Favourite works and why:

When I first read Manto in college, I was struck by his simple yet profound narratives. As for my favourite Manto work, there are many, so please don’t ask me to choose! To name a few, Dus Rupiya, 100 Watt Bulb, Hatak, Khushiya, Khol Do and many more – each one is powerful in its own way. His essays and sketches about people are equally poignant and sharp. 

Manto once said, “Why would I undress a society that is already naked? It is true I make no attempt to cover it, but that’s not my job…my job is to write with a white chalk so that I can draw attention to the blackness of the board.” Manto wrote as he saw, as he felt, without dilution.

Relevance of Manto today:

The deeper I delve into this project, the more convinced I am about the relevance of Manto in these times. Not much has changed… almost 70 years later and we are still grappling with issues of freedom of expression and struggles of identity. Even today our identities lie inextricably linked to caste, class and religion as opposed to seeing the universality of human experience. I know he would have had lots to say about the times we live in. It is no surprise that so much is being written about Manto and that many theatre groups are often performing his plays and essays. He was relevant then and will sadly continue to be relevant for a long time to come. 

Actor Nawazuddin Siddiqui in a still from Manto.

Struggle for freedom of expression:

Manto never perceived himself to be an activist. He in fact says that ‘as much as Gandhi has to do with films I had to do with politics’. He didn’t feel that he was political and yet he was actually extremely political in all his writings. According to him, what political meant was to understand why things happen the way they happen. In today’s times, we can see this all around – censorship, people who are self-censoring to avoid trouble or moral policing where some group decides that something is hurting their sentiments.

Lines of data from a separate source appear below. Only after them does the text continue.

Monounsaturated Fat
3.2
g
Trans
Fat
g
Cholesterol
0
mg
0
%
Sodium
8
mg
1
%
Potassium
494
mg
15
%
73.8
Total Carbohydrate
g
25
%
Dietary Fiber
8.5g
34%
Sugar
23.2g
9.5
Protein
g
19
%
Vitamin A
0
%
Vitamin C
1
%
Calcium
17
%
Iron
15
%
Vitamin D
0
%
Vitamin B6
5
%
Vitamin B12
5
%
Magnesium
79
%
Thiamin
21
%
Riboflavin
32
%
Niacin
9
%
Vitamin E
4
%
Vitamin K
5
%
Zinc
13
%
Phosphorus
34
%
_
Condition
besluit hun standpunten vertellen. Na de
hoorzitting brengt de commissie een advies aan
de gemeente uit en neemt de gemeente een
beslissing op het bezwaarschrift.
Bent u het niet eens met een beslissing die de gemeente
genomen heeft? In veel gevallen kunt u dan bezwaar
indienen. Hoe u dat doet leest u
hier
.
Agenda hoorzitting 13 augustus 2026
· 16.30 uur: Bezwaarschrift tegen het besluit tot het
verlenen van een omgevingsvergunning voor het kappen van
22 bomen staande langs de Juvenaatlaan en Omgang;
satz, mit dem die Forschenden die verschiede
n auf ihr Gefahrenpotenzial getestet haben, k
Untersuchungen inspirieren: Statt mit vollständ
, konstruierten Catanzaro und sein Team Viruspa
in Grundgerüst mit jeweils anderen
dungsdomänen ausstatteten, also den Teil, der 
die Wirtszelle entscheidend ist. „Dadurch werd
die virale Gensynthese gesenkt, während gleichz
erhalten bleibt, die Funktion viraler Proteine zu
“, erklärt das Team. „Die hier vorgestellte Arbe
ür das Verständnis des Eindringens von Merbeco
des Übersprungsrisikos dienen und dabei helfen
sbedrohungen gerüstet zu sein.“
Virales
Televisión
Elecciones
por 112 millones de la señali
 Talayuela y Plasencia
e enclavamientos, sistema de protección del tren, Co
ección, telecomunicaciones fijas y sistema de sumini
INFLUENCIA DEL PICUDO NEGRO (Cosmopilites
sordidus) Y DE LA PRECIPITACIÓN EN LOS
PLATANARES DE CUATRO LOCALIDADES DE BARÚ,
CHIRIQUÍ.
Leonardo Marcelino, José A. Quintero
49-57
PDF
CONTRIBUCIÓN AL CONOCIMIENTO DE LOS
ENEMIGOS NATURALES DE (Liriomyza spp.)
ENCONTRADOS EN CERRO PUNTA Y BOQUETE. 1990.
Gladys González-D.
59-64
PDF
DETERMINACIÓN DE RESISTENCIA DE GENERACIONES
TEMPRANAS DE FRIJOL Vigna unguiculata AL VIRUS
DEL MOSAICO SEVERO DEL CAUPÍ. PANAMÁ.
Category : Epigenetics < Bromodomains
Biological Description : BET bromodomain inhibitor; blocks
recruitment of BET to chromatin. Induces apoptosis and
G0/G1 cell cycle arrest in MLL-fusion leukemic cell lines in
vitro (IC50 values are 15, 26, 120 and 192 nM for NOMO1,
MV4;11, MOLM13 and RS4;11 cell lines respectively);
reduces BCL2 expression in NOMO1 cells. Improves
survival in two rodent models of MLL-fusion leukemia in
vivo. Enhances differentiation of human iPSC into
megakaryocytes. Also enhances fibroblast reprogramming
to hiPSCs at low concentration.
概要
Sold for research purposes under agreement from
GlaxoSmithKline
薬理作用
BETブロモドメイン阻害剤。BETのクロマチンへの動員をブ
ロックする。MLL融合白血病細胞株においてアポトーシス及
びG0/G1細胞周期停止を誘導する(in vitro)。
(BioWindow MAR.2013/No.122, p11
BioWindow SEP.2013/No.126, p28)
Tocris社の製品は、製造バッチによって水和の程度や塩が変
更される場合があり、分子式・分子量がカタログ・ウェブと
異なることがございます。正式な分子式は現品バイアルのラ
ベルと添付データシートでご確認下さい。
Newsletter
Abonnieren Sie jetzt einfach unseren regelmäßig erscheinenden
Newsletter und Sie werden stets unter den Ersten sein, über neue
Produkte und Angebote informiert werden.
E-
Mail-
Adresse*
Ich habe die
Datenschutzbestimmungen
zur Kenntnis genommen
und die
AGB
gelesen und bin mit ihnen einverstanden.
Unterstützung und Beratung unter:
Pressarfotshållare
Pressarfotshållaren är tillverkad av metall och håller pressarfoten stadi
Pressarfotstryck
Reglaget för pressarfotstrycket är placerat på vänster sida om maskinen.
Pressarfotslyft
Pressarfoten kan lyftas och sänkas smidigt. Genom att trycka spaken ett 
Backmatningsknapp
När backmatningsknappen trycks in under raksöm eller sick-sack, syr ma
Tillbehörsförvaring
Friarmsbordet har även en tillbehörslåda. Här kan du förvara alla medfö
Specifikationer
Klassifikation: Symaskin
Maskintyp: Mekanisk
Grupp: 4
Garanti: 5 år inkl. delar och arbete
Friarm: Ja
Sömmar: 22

And that is what Manto fought against. He was tried for obscenity six times – three times by the British government and three times by the Pakistani government, just because he wrote about the sex workers. There are a lot of interesting essays. We also have scenes in the film showing the way people attacked him saying that what he wrote was obscene and pornographic and how he defended literature, as his writing was not meant to titillate somebody. His writing tried to understand and empathize with people who are on the margins of society. It was about those people who nobody wants to write about. In fact he also says that if you can’t bear my stories it is only because we live in unbearable times. The stories only reflected what happened in society. So I think it is relevant not just in our South Asian sub-continent but also around the world. Artists, writers, freethinkers, rationalists are all being attacked in some form or the other and are being silenced. Any society grows and develops when you have people speaking up the truth and thinking differently. And if you silence them then what hope do we have?

On Manto being labeled a mainstream or an art film: 

I do not like to label films as mainstream or art. And at the end, this film is an artistic expression. Manto was a great writer, and his story will reach out to millions because I think it is very relevant to our times, for multiple reasons. We are still grappling with issues like freedom of expression and struggles of identity. Also we don’t know many of our own writers, artists, scientists, and through them the history of our country and times they lived in. I think people in our country and globally, will connect to the story, as at the end of it all, it is a human story of struggle and courage and the will to speak out and be your own self – something we all struggle with.